Выбрать главу

— Пойду к Борьке Вайсману, — выпалил Лёва, запахиваясь армейским бушлатом. — У него ураганом антенну-тарелку сорвало. Надо помочь.

— Ну вот, — без укоризны укорил Сан Саныч. — Тоже мне антисемит. Чуть что — еврею плечо подставлять.

— Русские антисемиты — самые добрые антисемиты в мире. Да и что с еврея взять? Он ведь в России без русского как дитя. В шахту не полезет. Лес валить не станет. В армии служить не захочет. Землю пахать не сможет. Водопроводный кран и тот не починит. Только на скрипках играть, рожи в телевизоре корчить да пером по бумаге скрябать, вроде того же Борьки Вайсмана. Правда, зубы еще рвать умеют. Не отымешь. — Лёва рассмеялся и рыжим крапчатым кулаком потер свой нос.

Когда Лёва ушел, на лавке, у серого, так еще и не просохлого штакетника, под голыми ветками старой высокой рябины, где остались свояки Сан Саныч и Сергей, стало как-то пустовато, невесело; шумный хохотливый Лёва в их компании стоил троих.

Деревянный рубленый дом с мезонином, обшитый доской, смотрел в улицу тремя тускло отсвечивающими свет неба окнами. Окна — в резных наличниках, расщепившихся, обветшалых, потерявших кое-где свои пиленые загогулины. После ливней и свирепых ветров дом, казалось, насквозь промок: и по фасаду, и по бокам темнели сырые разводы. Шиферная кровля все еще оставалась намокшей, серой, лишь новые листы белели квадратными заплатами. Выделялись на сарае и свежие белые рейки, прихваченные к крыше поверх нового, стеклисто отблескивающего рубероида. И Сан Саныч, и Сергей время от времени оборачивались на дом, вероятно, подумывая о чем-то о хозяйском, но ни о чем покуда не говорили.

В воздухе появился горьковатый дух. Из трубы дома заструился дым. Должно быть, печь затопила старшая дочь Сан Саныча и Валентины.
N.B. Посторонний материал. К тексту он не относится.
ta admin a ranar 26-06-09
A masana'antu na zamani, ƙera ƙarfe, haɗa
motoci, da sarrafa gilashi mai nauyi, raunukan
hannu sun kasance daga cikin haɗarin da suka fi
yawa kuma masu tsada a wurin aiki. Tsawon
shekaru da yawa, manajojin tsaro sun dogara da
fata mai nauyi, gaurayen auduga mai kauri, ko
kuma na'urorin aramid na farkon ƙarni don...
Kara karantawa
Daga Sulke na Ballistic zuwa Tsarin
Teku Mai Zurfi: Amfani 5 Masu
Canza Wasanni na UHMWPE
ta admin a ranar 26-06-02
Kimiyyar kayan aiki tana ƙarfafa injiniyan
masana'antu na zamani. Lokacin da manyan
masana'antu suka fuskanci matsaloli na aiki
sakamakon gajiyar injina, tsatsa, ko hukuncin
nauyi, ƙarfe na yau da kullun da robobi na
Еще у них росло двое близнецов-парней, которых к печке пока не допускали.

— Деньжонок одолжи, Сан Саныч, — виновато произнес Сергей. — На заводе обещали, да вот опять не выплатили. Я в общем-то знал, что не выплатят. Но Маринку перед отъездом расстраивать не стал. Думаю, перебьемся тут с Ленкой. А то и, глядишь, работу какую-нибудь присмотрю… Мне немного. На хлеб.

— О чем речь. Только у самих денег-то — шиш с маком. Непогода вон еще на ремонт отняла… Спасибо Валентине, она на своем молочном комбинате без дела не сидит. У них простоев не бывает. Люди работать перестанут, а есть не перестанут. Из ее заначки выужу… Смотрю, авоська у тебя из кармана торчит. Картошки набрать?

— Набрать, Сан Саныч.

— Моркови, свеклы тоже положить?

— Положи, если уцелела после потопа.

— Уцелела. Пойдем в дом. По стопке самогоночки дерябнем. Я вчера свеженькую нагнал, с рябиной. Что-то промерз на ветру, — сказал Сан Саныч, поднимаясь с лавки.

— Не откажусь.

Идя ко крыльцу, Сергей подумал с какой-то особенной, опасливой грустью: «Надо же — Сан Саныч самогонку стал гнать. Когда учительствовал, такого не бывало. Директор школы, всегда в галстуке, на виду. Всем пример. А тут — самогонка. Что-то и впрямь в России сдвинулось. Будто туча над всеми зависла. Заводы закрываются. В Чечне работорговля. В Кремле — то пьянка, то болезнь…»

Невеселые раздумья Сергея словно бы услыхал и перебил их бодрительным словом Сан Саныч:

— Ничего, Сергей, наши предки не из таких ям выбирались, — он по-братски положил ему на плечо руку. — Спасенье русскому человеку не в деньгах искать надо. Денег у нас всегда не хватало и не будет хватать. Спасенье в чем-то другом. В духовной открытости, может… Весна вон на дворе. А мы ей порадоваться забываем.

Между туч пробивалось солнце. Косые столпы желтого солнечного света обрушились сейчас и на старый город.